Forty experimental sentences were created according to the form [Character] knows/thinks that the X is Y/Z, where Y and Z describe opposing physical states of X. Prior to the main experiment, a pretest was conducted to validate the binary status of the physical states described in these sentences. Twenty participants (who did not take part in the main experiment) were presented with 40 truncated experimental sentences of the form The X is Y in one of two lists (to test both states of X) and were asked to provide an alternative word for each item that described the opposite state to that described by the sentence final word (e.g., open/closed). This pretest revealed a high overall probability of eliciting the desired alternative state across items (M = 81 %), which did not differ between the two state descriptions, t(39) = 0.16, p > .88.

For the main experiment, each sentence appeared in one of four forms: two knows and two thinks (e.g., The old lady knows that the picnic basket is open; The old lady knows that the picnic basket is closed; The old lady thinks that the picnic basket is open; The old lady thinks that the picnic basket is closed). Each experimental sentence was paired with one of two color pictures (so 80 experimental pictures were used in total), with each version depicting object X in two different physical states, as described by the corresponding experimental sentence (see Table 1). The typicality of each picture was assessed in a pretest, where 20 participants rated how well each image corresponded to how they would typically think of that object. Participants saw one version of each image pair, counterbalanced across two lists. Ratings were provided on a scale of 1–5, where 1 meant that the image was not at all similar to how they would typically think about this object and 5 meant that the image was very similar to how they would normally think about this object. Typicality ratings across all pictures averaged 3.88 (SD = 0.39), with an average difference between alternate images of the same item of 0.11, t(39) = 0.52, p = .6. As such, we can assume that our images are matched in typicality across (and within) items.

Table 1 Example experimental sentences and associated visual displays

In addition, 40 filler items were added to each list. These filler items included various verb structures (e.g., saw, hopes, wishes, noticed) and states (e.g., alive, nervous, broken). They all consisted of incorrectly matched picture–sentence pairings and were interspersed randomly among the 40 experimental trials to create a single random order.

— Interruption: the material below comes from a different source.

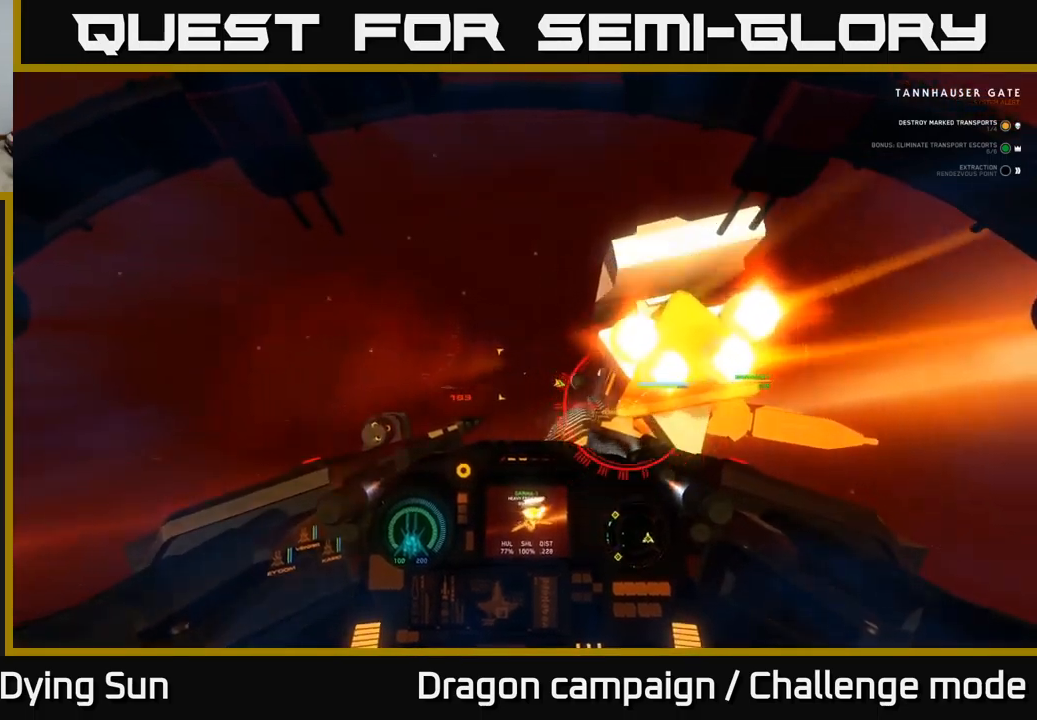
{"buttons": ["R2"], "left_stick": "right", "right_stick": "right", "events": [[200, "left_stick", "right"], [433, "R2", "down"]]}
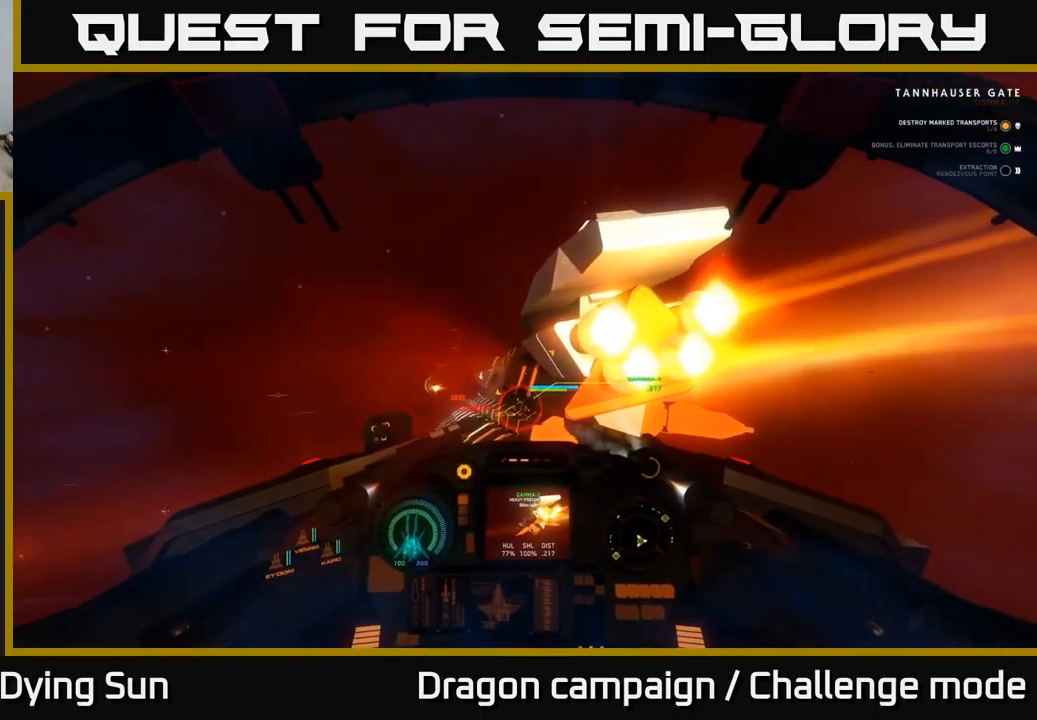
{"buttons": ["L2"], "left_stick": "center", "right_stick": "center", "events": [[17, "left_stick", "center"], [50, "R2", "up"], [150, "R2", "down"], [250, "right_stick", "up"], [267, "R2", "up"], [300, "left_stick", "left"], [350, "right_stick", "left"], [367, "R2", "down"], [367, "left_stick", "center"], [417, "L2", "down"], [467, "R2", "up"], [483, "right_stick", "center"]]}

One version of each item was assigned to one of eight presentation lists, with each list containing 40 experimental items. Each list contained one of the eight possible versions (4 sentence types × 2 picture types) of each item, presented in a fixed random order to ensure that they were evenly distributed. Each participant saw each item only once, in one of the eight conditions. Thus, half the experimental sentences were paired with a picture that matched the described physical state of object X, and half were paired with a picture that mismatched the described physical state of X. All experimental trials required a mentioned response, and all filler trials required a not-mentioned response.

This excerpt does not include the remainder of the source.